Actually, this bill just changes the existing warrant requirement to apply to a communication stored more than 180 days (the warrant requirement already exists.)
The argument is that one aspect of the existing warrant requirement is that it burdens the defense in certain circumstances (I don't think anyone would argue that the arrangement in general -- or this bill's changes -- simply favors the prosecution; without the warrant requirement, while the defense might have more access to certain evidence once a trial started, police and prosecutors would have -- and do have, now, for communications outside the time limit of the existing rule -- more ability to conduct arbitrary fishing expeditions without probable cause before a trial started.)
I would think those whose concern is primarily with the rights of the criminally accused would like the warrant requirement for police investigations but would want some provision for criminal defendants to get access to communications that might be exculpatory evidence, even if it has similar requirements (probable cause showing) to a warrant that would be sought by police/prosecutors.
> Remember, whenever a warrant is required to get data, that means the defendant cannot get stored data through ANY legal process.

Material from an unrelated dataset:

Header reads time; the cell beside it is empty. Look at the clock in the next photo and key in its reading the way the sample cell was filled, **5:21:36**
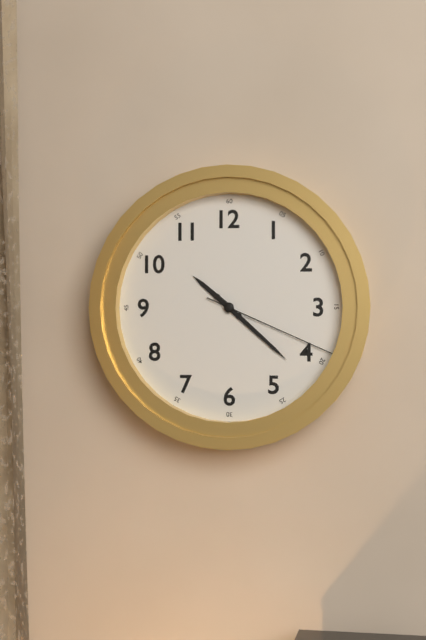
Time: **10:22:19**
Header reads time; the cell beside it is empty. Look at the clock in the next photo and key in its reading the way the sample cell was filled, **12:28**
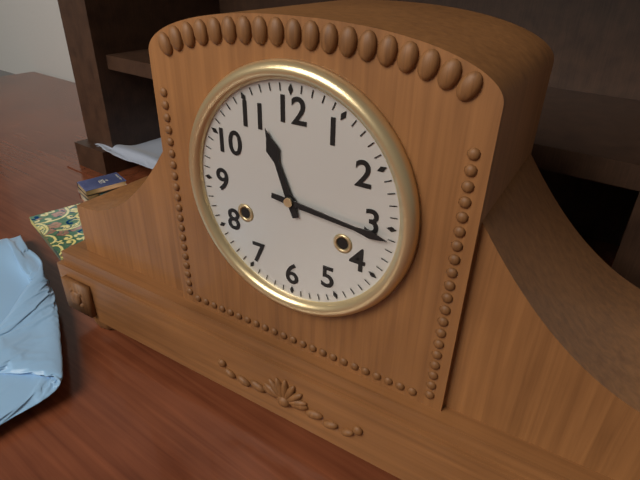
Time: **11:16**
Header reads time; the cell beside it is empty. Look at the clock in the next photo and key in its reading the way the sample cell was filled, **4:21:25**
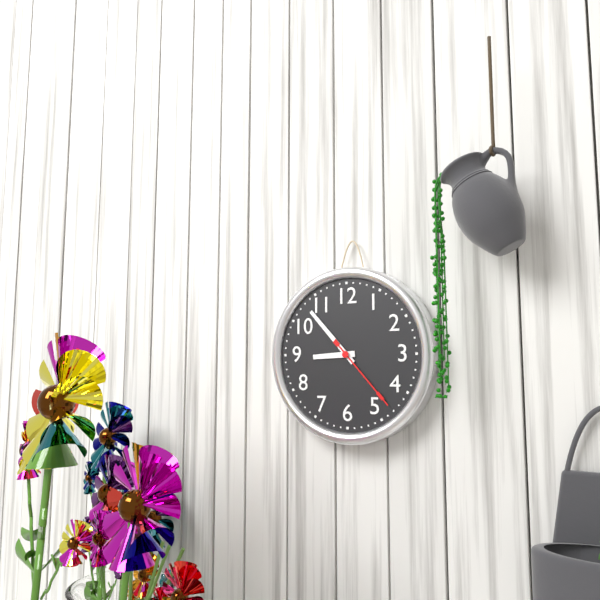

At a minimum, the defense can subpoena the person to whom the data belongs, who is obligated to provide it. The warrant requirement might prevent them from bypassing the data owner and going to the entity storing the data; if this is the case (I'm not sure it is) and if it is a serious issue in practice, it could be addressed -- nothing in the Constitution limits warrant applications to prosecutors, even if that is the usual practice. So, incorporate in statutes creating warrant requirements shall-issue provisions requiring, on a showing of probable cause that material evidence exists, courts to issue warrants on behalf of the defense (either leaving the defense to execute the warrant, or giving the defense the option of executing the warrant themselves or having bailiffs/marshals execute it on behalf of the court) -- the authority to adopt such a rule applicable to federal courts is obvious, to apply it to state authorities one would invoke the enforcement clause of the 14th Amendment.
About subpoenaing the person who the data belongs to, I agree. However, realistically speaking, this is not an effective way to get the data. In my experience, someone who is about to be exposed and subjected to criminal liability would simply delete the video or remove their access to it.
Note that under 18 U.S. Code § 2704, a related problem is that only governmental entities can require preservation of data.
I have not seen any legal authority for the defense getting a search warrant. If you can find any authority or precedent for that, I would love to see it. It's an awesome idea.
> I have not seen any legal authority for the defense getting a search warrant.
I wouldn't expect so, since I proposed creating statutory authority for them as a solution to the problem you described that would seem to be well within the parameters of the Constitution, so that we don't have to sacrifice protection against warrantless searches and seizures by government in order to preserve the rights of defendants to secure evidence for their defense.
I'm quite aware that defense-initiated warrants are not an existing thing.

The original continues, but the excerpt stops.